• TASK INSTRUCTIONS: Beginning with the line that contains "key(BackSpace)" and ending with the line that contains "click(402, 449)", reproduce the lines of the entries below exactly, omitting pictures.

• DATA TO USE:
^^^^^^^^

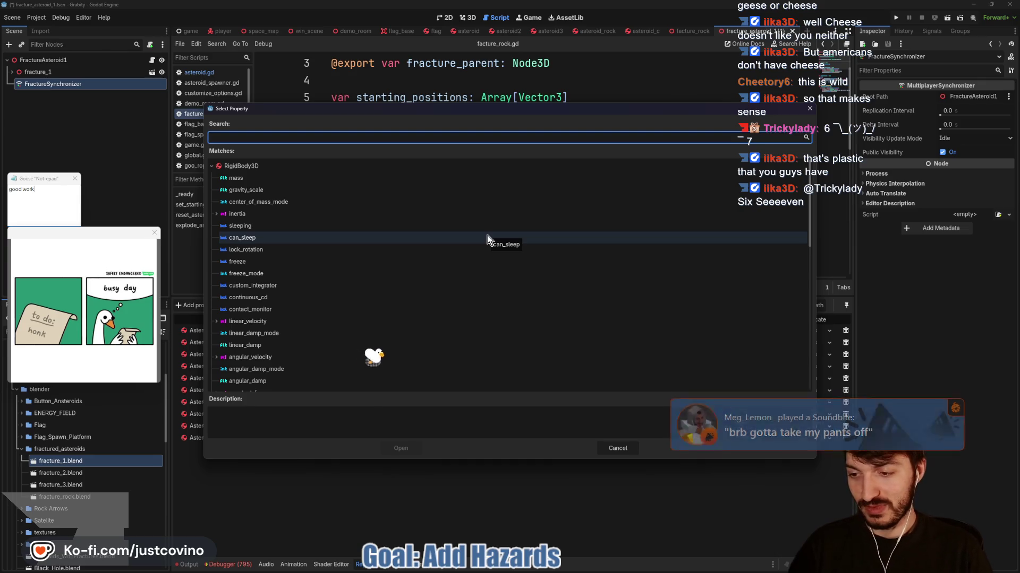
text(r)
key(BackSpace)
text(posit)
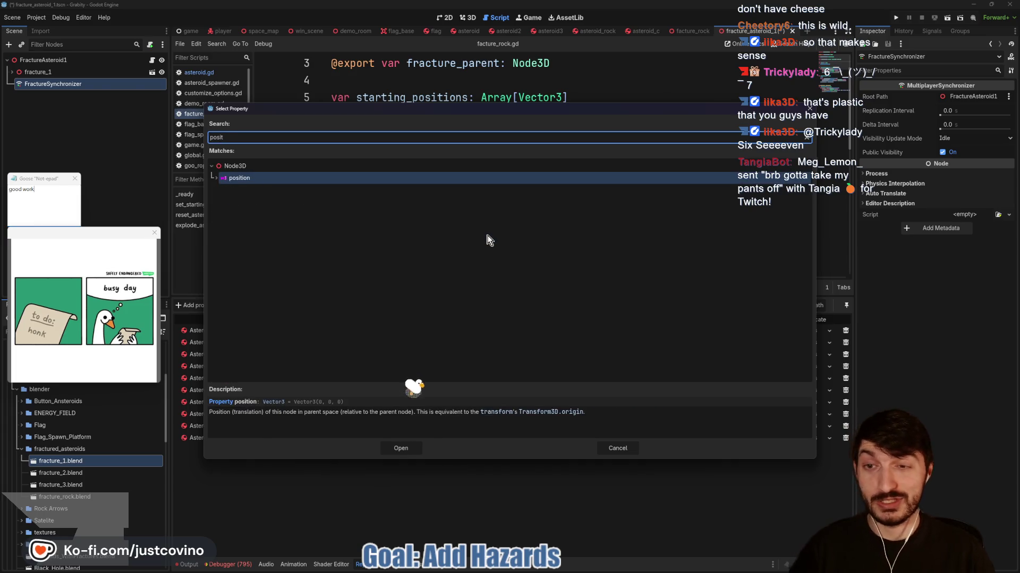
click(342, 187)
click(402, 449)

^^^^^^^^

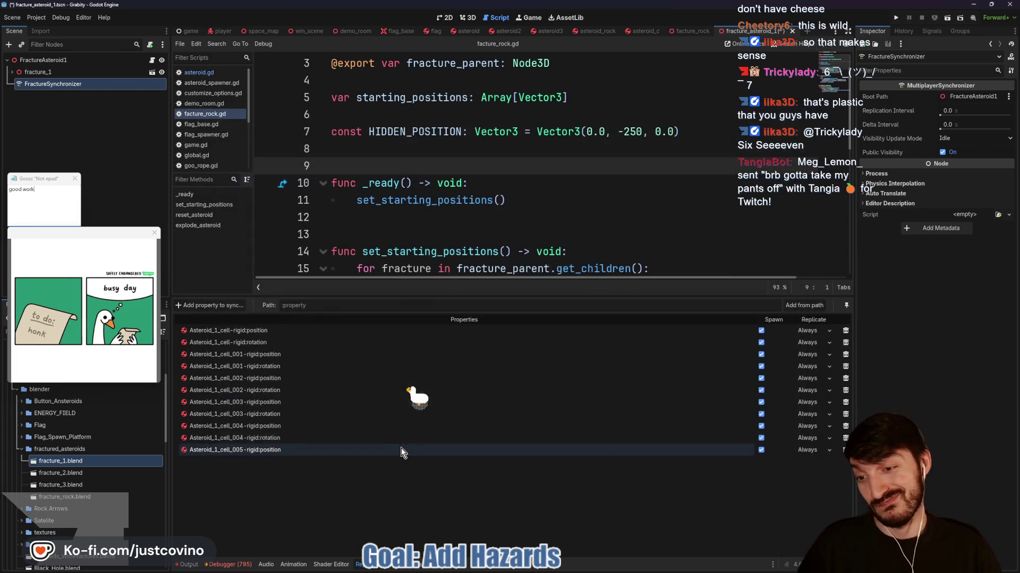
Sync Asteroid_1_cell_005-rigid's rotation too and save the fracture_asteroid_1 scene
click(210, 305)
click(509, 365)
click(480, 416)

^^^^^^^^

• OUTPUT BELOW:
key(BackSpace)
text(posit)
click(342, 187)
click(402, 449)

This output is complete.